Believe it or not, it is almost time to turn the page on 2017. To close out the year, we are taking a look back at 13 of the stories that shaped the year. This list is by no means comprehensive and is loosely intended to be in chronological order, starting with the 2017 U.S. Cyclocross Nationals in Hartford.
This year was, unfortunately, not without tragic news. Steve Tilford, one of the legends of cyclocross and off-road cycling, was killed in a car crash in April. He was 57.
Tilford’s accomplishments on the bike were many. He won eight cyclocross Masters national championships and won Masters Worlds twice. Even as he moved up in age groups, Tilford was never afraid to push himself as an athlete. Tilford’s last career cyclocross race was the Elite race on Day 3 at Jingle Cross in 2016. Even in his 50s, he was still racing against the best.

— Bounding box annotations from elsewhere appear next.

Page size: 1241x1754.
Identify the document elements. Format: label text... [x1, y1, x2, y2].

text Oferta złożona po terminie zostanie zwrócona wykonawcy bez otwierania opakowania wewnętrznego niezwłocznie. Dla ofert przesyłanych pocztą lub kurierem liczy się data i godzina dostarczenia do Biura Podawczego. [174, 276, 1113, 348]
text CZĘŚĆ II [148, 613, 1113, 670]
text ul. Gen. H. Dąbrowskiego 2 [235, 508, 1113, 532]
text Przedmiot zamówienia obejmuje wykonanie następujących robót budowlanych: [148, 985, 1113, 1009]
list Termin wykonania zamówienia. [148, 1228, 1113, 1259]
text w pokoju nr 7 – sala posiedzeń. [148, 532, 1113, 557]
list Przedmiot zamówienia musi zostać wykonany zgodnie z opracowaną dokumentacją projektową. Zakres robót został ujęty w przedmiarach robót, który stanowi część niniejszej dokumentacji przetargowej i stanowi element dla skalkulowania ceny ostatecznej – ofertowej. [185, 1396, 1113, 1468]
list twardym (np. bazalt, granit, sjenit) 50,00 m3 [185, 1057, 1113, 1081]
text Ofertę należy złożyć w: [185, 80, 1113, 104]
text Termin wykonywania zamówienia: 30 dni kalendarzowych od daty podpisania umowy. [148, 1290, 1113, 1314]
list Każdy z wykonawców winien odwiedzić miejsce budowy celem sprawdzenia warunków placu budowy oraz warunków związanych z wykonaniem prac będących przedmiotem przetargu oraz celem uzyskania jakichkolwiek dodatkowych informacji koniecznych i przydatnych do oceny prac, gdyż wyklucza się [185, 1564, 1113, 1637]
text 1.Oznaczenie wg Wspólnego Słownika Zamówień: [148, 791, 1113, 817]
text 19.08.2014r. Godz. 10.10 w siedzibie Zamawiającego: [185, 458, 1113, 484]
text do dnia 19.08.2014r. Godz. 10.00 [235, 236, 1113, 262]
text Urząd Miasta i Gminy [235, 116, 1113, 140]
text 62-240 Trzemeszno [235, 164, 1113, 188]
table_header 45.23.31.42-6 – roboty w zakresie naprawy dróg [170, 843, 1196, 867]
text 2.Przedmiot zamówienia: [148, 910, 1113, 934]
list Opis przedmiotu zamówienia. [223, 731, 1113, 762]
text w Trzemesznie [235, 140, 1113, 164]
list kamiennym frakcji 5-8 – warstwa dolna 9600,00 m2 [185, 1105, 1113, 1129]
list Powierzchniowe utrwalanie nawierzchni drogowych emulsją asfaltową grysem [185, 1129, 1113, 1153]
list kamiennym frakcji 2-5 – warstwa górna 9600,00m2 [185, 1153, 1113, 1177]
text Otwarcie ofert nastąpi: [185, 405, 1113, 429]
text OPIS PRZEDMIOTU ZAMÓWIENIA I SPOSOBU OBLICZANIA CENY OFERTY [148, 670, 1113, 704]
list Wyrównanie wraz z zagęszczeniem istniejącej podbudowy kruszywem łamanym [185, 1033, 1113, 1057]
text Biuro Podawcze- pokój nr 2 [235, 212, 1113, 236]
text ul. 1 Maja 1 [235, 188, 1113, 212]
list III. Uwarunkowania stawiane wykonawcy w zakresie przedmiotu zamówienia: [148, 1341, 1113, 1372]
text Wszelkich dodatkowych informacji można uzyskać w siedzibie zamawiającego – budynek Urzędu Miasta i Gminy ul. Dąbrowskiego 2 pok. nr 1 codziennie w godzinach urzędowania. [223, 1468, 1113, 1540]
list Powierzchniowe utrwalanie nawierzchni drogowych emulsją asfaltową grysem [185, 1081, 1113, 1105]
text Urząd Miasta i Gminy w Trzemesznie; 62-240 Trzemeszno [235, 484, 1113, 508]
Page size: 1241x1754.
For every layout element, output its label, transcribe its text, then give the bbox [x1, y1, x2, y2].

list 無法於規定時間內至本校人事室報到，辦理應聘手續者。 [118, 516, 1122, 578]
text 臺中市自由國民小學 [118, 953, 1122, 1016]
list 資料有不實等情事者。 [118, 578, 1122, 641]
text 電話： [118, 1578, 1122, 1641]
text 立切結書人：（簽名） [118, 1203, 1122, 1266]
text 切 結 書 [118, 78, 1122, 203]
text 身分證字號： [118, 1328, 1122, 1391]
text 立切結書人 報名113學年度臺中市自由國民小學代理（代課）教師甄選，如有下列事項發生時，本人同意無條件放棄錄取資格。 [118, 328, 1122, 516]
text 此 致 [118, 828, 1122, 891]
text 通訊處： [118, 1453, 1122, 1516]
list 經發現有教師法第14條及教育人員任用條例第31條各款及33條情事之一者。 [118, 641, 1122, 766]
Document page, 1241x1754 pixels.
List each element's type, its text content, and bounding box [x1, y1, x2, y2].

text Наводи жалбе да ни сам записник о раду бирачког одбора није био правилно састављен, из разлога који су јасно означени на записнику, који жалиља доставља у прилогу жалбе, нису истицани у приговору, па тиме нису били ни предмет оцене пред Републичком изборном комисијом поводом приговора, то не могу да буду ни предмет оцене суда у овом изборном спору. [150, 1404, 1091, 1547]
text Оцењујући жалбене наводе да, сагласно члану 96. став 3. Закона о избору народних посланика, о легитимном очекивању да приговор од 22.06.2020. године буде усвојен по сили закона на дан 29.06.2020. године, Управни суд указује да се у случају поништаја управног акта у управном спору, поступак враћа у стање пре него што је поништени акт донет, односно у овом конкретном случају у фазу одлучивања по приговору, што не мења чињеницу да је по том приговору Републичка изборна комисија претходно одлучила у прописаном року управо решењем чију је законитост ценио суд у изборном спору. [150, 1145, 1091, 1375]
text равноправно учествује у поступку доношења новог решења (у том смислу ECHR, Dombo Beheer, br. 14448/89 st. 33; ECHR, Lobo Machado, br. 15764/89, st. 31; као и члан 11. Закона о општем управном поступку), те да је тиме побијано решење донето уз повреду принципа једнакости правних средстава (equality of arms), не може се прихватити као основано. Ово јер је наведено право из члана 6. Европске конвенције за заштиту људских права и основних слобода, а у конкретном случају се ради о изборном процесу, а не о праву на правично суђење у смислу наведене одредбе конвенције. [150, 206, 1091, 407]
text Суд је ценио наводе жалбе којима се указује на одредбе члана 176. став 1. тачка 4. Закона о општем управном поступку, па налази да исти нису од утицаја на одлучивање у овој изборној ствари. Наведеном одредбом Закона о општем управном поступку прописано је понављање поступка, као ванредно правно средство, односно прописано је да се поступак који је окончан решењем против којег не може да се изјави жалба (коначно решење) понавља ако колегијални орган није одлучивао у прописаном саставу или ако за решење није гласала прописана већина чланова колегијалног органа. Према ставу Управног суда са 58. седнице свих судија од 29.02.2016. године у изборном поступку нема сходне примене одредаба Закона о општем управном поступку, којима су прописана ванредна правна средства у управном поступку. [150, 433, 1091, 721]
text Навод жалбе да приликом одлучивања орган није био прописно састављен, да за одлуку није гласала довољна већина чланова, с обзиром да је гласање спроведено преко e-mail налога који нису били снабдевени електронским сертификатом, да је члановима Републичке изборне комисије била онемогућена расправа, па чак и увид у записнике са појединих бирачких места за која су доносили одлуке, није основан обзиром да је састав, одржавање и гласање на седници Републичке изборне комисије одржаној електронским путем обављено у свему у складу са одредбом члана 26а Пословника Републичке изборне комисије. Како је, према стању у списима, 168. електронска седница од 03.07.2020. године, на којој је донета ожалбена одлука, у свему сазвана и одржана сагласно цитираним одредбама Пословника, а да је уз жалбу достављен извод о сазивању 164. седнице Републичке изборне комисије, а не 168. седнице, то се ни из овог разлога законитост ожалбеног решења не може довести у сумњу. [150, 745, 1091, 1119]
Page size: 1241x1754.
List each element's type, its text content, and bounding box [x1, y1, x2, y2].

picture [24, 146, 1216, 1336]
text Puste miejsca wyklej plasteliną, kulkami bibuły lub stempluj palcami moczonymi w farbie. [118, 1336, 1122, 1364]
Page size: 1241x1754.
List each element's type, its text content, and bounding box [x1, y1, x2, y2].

Tilford was a four-time World Championship team member on the road, the U.S.’ first Mountain Bike National Champion with his victory at the first-ever NORBA Nationals in 1983 and a four-time Elite USCF Cyclocross National Champion.
As a Masters racer, Tilford was known for pushing for improvements in the sport. Just before his death, Tilford helped start the conversation about the 80% rule after the 2016 Jingle Cross that pushed USA Cycling into make changes last season.
Back in April, we put together a compilation of Cyclocross Magazine interviews with Tilford. In 2010 at Bend, his predictions about moving Nationals to January were prescient, given how popular opinion eventually turned to favor December Nationals again.
“But for the health of the sport of ’cross? I think that it’d probably be better if they still did the race before Christmas. Cyclocross is a participatory event, and it’s hard for the numbers to keep motivated all the way to January.”
We reached out to a couple folks who knew Tilford as a competitor and friend for their thoughts. Tim Rutledge raced against Tilford back when he was winning Elite cyclocross national titles and Bill Marshall worked with Tilford to grow the sport of cyclocross in Kansas.
At the 1981 Nationals in Pacifica, CA, Steve was part of the Michaels/Raleigh team out of Ames, Iowa. This was the first real ’cross team I ever had heard of and seen. It was a powerhouse group of top racers on 753 Raleigh ‘Cross bikes in the distinctive Red Black-yellow trim. Steve had a rough day at this race when he broke a frame on a difficult ditch obstacle.
Forward to the next year at Nutley, NJ where Steve was third-place to his fellow teammate and race winner, the Junior phenom Roy Knickman. Then at Plymouth in 1983 Steve just rode off the front and crushed everyone to take his first cyclocross national championship.
Steve then proved his versatility over the next few years by having great success on both road and mountain bike. Remember, Steve won the “Iron Man” award countless times at Sea Otter by racing both road and mountain bike very successfully.
Our paths crossed several times over the next 15 years and Steve was always an amazing competitor.
Steve was not afraid to say what many of us thought about the ongoing changes in the cycling world. Steve also had great insight into the sport of bicycle racing and called it “like it is” on his blog.
A great spirit has left us, but our memories of his exploits will live on.
The cycling community lost a legend in early 2017, leaving a big hole at races in the Midwest region and even nationally for those of us who travel on a regular basis. Steve’s was a familiar face that we had all come to know, respect and love to see. We knew the racing was going to be hard and the stories would be great. Steve Tilford was a permanent fixture to us because his presence was what we had all grown to know for as long as we could remember.
Steve would share his wealth of knowledge with riders of all ages and categories, making him one of the most approachable professional athletes ever. He would stop what he was doing to ensure anyone would get their questions answered or just say “hi” in passing. He made you feel welcome and a part of something big.
I learned the majority of what I know about cyclocross through Steve, and I’m grateful his knowledge was passed along to me. Steve went above and beyond to help me bring cyclocross to an all-time high in the Midwest, which continues to this day. It has also allowed so many of us to keep doing what we love to do: race our bikes. New relationships were formed, friendships grew and a cyclocross community was created.
A legend isn’t someone who is just a great athlete, a legend is someone who leaves a mark on those who surround them. We lost a true legend this year and the races simply aren’t the same without Steve, Trudi and Tucker (the dog). I’ve been to every Cyclocross Nationals since 2004 and this year will be the first time Steve won’t be present. It’s going to be an odd feeling because it’s what always happens.
We’ll all move on and do our thing but Steve will be talked about at every race we attend. This is the true definition of a legend. Steve and Trudi, thanks for everything you taught all of us and contributed to the cycling world.